To evaluate 20 AST candidate genes, HEK293A cells stably expressing these genes were established via lentivirus. The transduced cells were re-seeded and selected with puromycin (4 mg/ml) 3 days after transduction (FIG. 2A). Surprisingly, when 20 AST candidate genes were introduced into adherent HEK293A cells, the cells were converted into suspension cells (hereinafter referred to as “induced-suspension cells (iS-cells))” (FIGS. 2B and 2C). LIVE/DEAD and competitive proliferation assays revealed that puromycin-resistant iS-HEK293A cells did not have defects in survival or proliferation (FIGS. 2D and 2E). Next, in order to confirm whether AST is a reversible process, cells into which a plasmid expressing the Tet repressor protein TetR had been introduced were prepared so that AST candidate factors would be blocked from being expressed in the cells and be expressed only under doxycycline treatment. Interestingly, while TetR effectively inhibited the expression of several candidate factors and the induction of AST, treatment with doxycycline induced the expression of the AST candidate genes and led to the development of iS-HEK293A cells. Furthermore, it was observed that, when doxycycline was removed, AST in HEK293A cells was reversibly converted to SAT, indicating that AST was a reversible transition process (FIGS. 2F to 2G).

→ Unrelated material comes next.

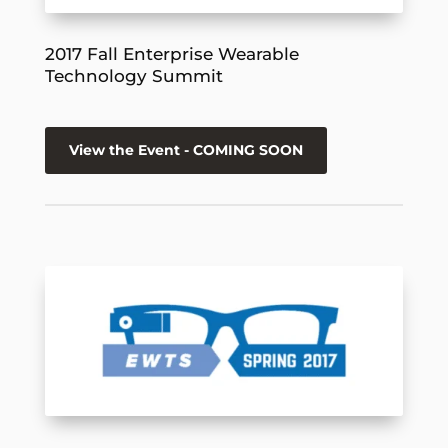
2017 Fall Enterprise Wearable
Technology Summit
View the Event - COMING SOON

Next, the present inventors searched for a minimal combination of factors that can induce AST, by testing common factors expressed in two independent iS-HEK293A cell populations. To this end, the present inventors identified 10 candidate factors (GATA1, IKZF1, IKZF3, SPIB, TAL1, IRF8, EAF2, POU2F2, BTG2, and KLF1) that generate AST-induced cells when introduced into adherent HEK293A cells (FIGS. 2H and 2I). Next, each candidate gene was removed from the 10 AST factors introduced into adherent HEK293A cells, and the degree to which AST was induced was measured. When IRF8, BTG2, SPIB, IKZF1, and KLF1 were excluded one by one from the transduction targets among the 10 candidates, the AST level was significantly reduced, and the combination of these five factors could form AST-reprogrammed iS-cells (FIGS. 2J to 2K). When one of the five AST factors was removed, the number of HEK293A cells converted to suspension cells was significantly reduced (FIG. 2I). These results suggest that the combination of five AST factors plays a key role in reprogramming anchorage dependency. Furthermore, it was shown that a combination of five factors, including two essential factors, IKZF1 and KLF1, was a key element (FIG. 2N).

Although the present invention has been described in detail with reference to the specific features, it will be apparent to those skilled in the art that this description is only of a preferred embodiment thereof, and does not limit the scope of the present invention. Thus, the substantial scope of the present invention will be defined by the appended claims and equivalents thereto.